- _WHAT IS BEING ASKED_: Update these lines by changing "total" to "combined" wherever it appears and leaving everything else as it is. Omit the pictures from your answer.

[DATA FOR THE TASK]

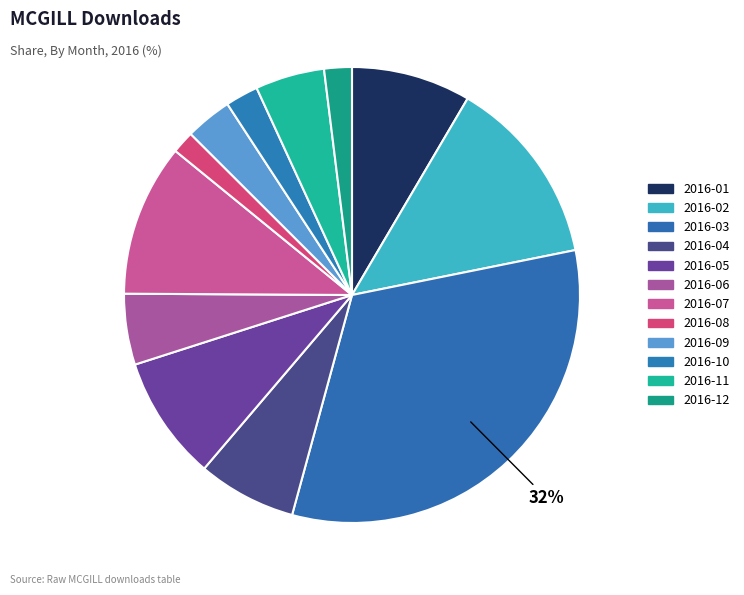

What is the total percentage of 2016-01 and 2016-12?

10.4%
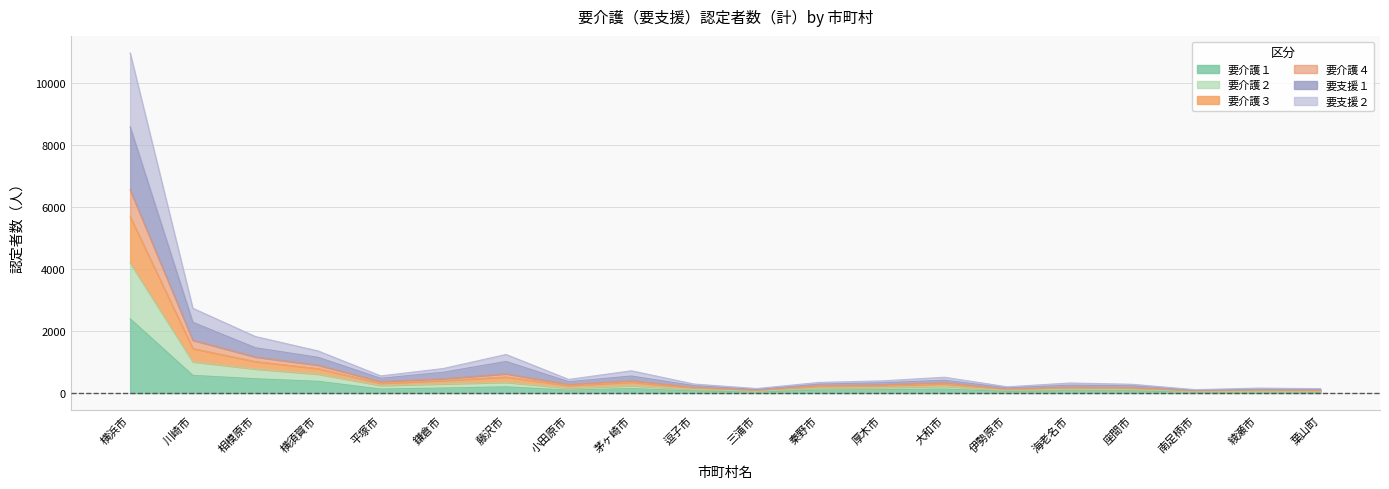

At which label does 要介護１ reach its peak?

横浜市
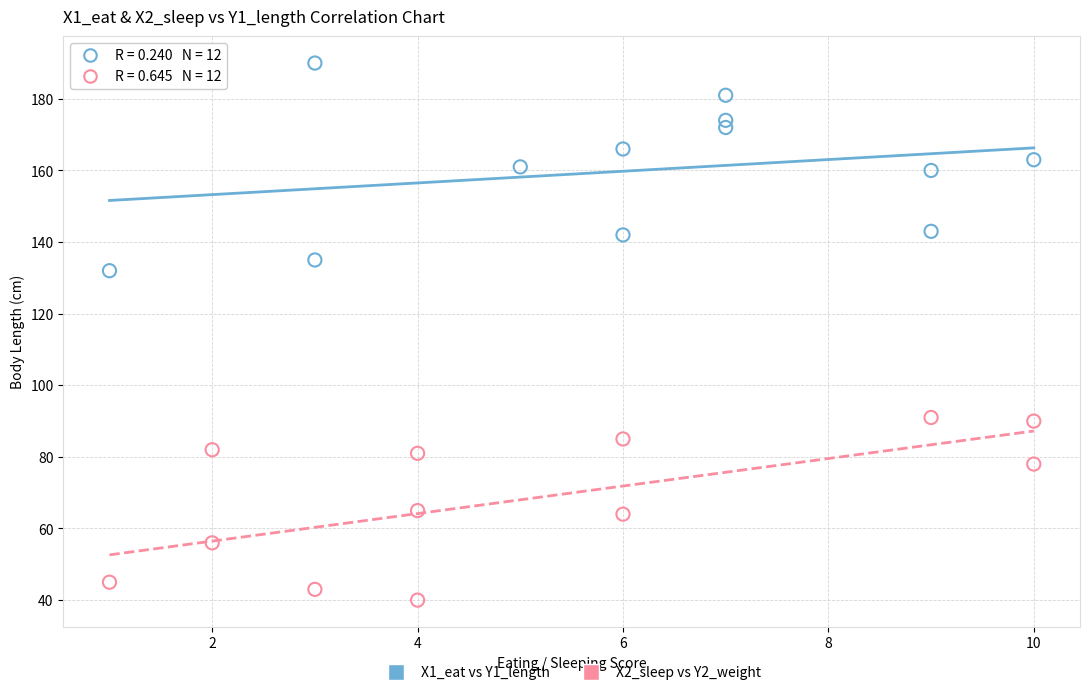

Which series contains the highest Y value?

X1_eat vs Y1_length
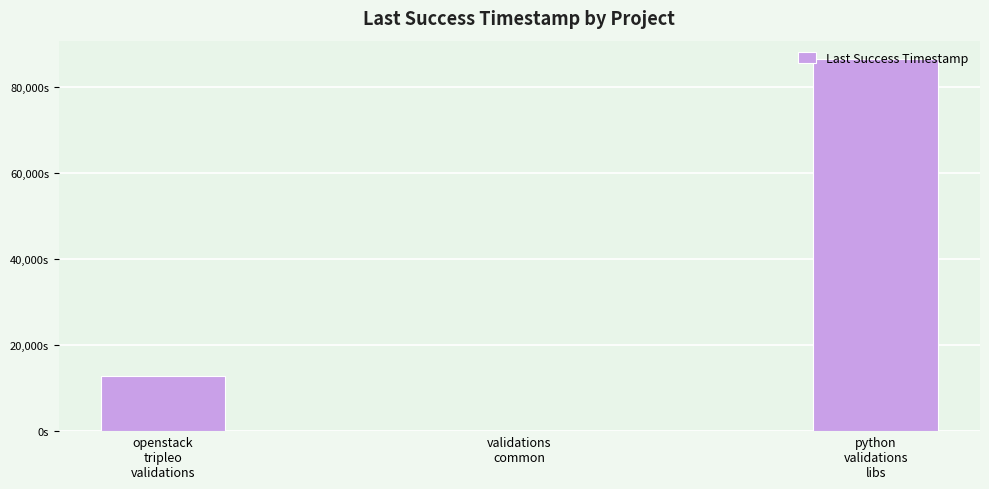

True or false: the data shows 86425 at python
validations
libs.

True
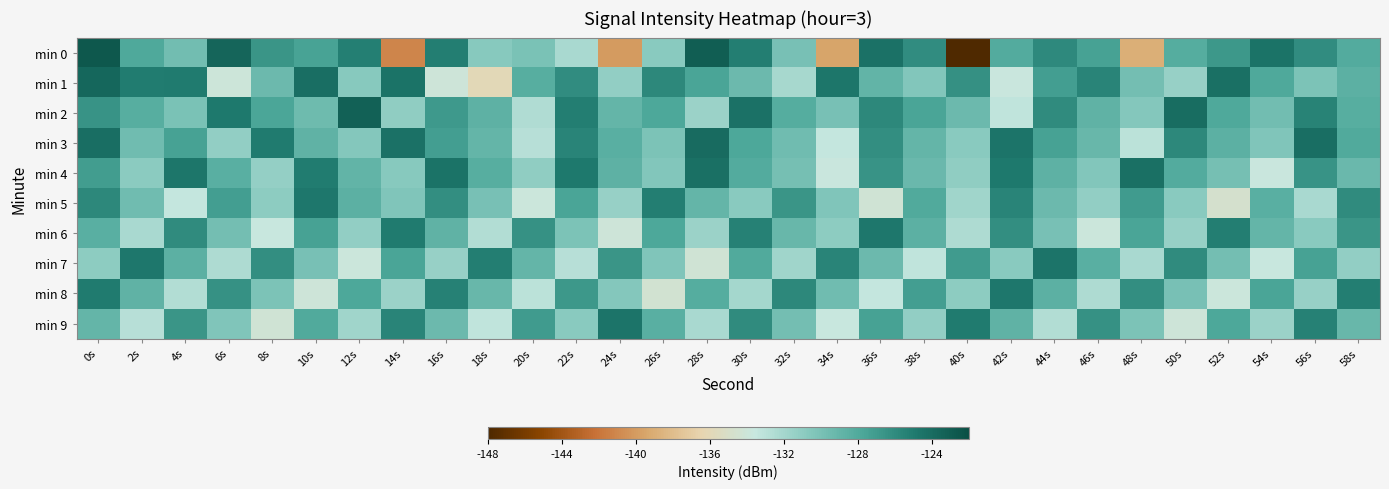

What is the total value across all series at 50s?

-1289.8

[/DATA FOR THE TASK]

- _PROBLEM SOLUTION_:
What is the combined percentage of 2016-01 and 2016-12?

10.4%

At which label does 要介護１ reach its peak?

横浜市

Which series contains the highest Y value?

X1_eat vs Y1_length

True or false: the data shows 86425 at python
validations
libs.

True

What is the combined value across all series at 50s?

-1289.8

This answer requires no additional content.